108. Executions!

Wednesday, September 25th, 2019

Welcome to Histories of the Unexpected where we demonstrate how everything has a history and how those histories link together in unexpected ways.

For this episode let us join the man who can squeeze the truth out of history like a garrotte, Professor James Daybell, and the Albert Pierrepoint of historical execution, Dr Sam Willis, as they expertly and swiftly dispatch the unexpected history of executions!

Our two hooded headsmen will lead you gently by the hand on this particularly gruesome journey through the history of state sanctioned death and capital punishment, from North Korea and modern day public executions by machine gun or flame thrower to the blood eagles featured in Norse literature, from the heads hanging or impaled upon London’s Traitors Gate to ancient Persia and the horror of scaphism using milk and honey, from the court-martial and execution of Admiral Byng to the martyrdom of Lady Jane Grey, and from Newgate Gallows and the execution of notorious murderers ‘Country Tom and Canterbury Bess’ in 1635 to the criminal prosecutions and death sentences of animals in early modern France, compose yourself, pray to your Gods, for your journey is about to end here…
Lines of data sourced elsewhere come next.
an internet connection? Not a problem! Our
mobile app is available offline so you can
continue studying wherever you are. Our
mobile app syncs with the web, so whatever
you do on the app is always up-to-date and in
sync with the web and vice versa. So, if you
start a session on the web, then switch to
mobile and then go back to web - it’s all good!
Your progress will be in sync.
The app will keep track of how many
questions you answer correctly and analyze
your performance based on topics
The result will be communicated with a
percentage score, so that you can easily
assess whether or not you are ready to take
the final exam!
According to Amnesty International, at the end of 2018, 106 countries had abolished the death penalty in law for all crimes, with a recorded figure of 690 executions in 20 countries for the same year. This figure represented a fall of thirty one percent when compared to 2017 and, for Amnesty International, records the lowest figure of executions in the past decade. However, caution should be exercised when comparing numbers in this way as certainly for China the exact extent of the use of capital punishment remains a state secret, and therefore classified. Concentrating on figures in this way removes us somewhat from the actual reality of what those numbers represent – humans; real lives and real deaths at the hands of state bodies. States have always held a monopoly on judicial violence, and whilst many have now stepped away from incorporating capital punishment into law, its use throughout history has been well documented. In England the coercive force of the gallows has been extensively researched; the ‘Bloody Code’ was a name given to the legal system, enacted during the latter part of the seventeenth century and continuing into the beginnings of the nineteenth. This ‘Code’ made over two hundred crimes, many of them property related, subject to capital punishment; pick-pocketing a handkerchief, shoplifting, or sheep rustling for example. However, whilst these crimes may have carried the death penalty, those charged did not always face the executioner. The accused was more likely to drop if the crime was actual murder, than for crimes such as wounding or violent theft. Capital death rates during this period did not mushroom, as local areas exercised restraint and caution in handing down such draconian sentences; less than a fifth of all capital convictions during this period were carried out. Local courts held some autonomy and, in many cases related to property crime, sentences could be mitigated and even the value of the property could be ‘re-assessed’ to one lower than that required for a capital conviction. By the early nineteenth century the death penalty was removed as a punishment for those convicted of pick pocketing, and by 1861, via the Offences Against the Persons Act, it was restricted to murder and high treason. The reluctance to implement the ‘Bloody Code’ suggests that not only was there a change in attitudes from this period on-wards towards capital punishment but that the reach of a centralised state did indeed only penetrate so far.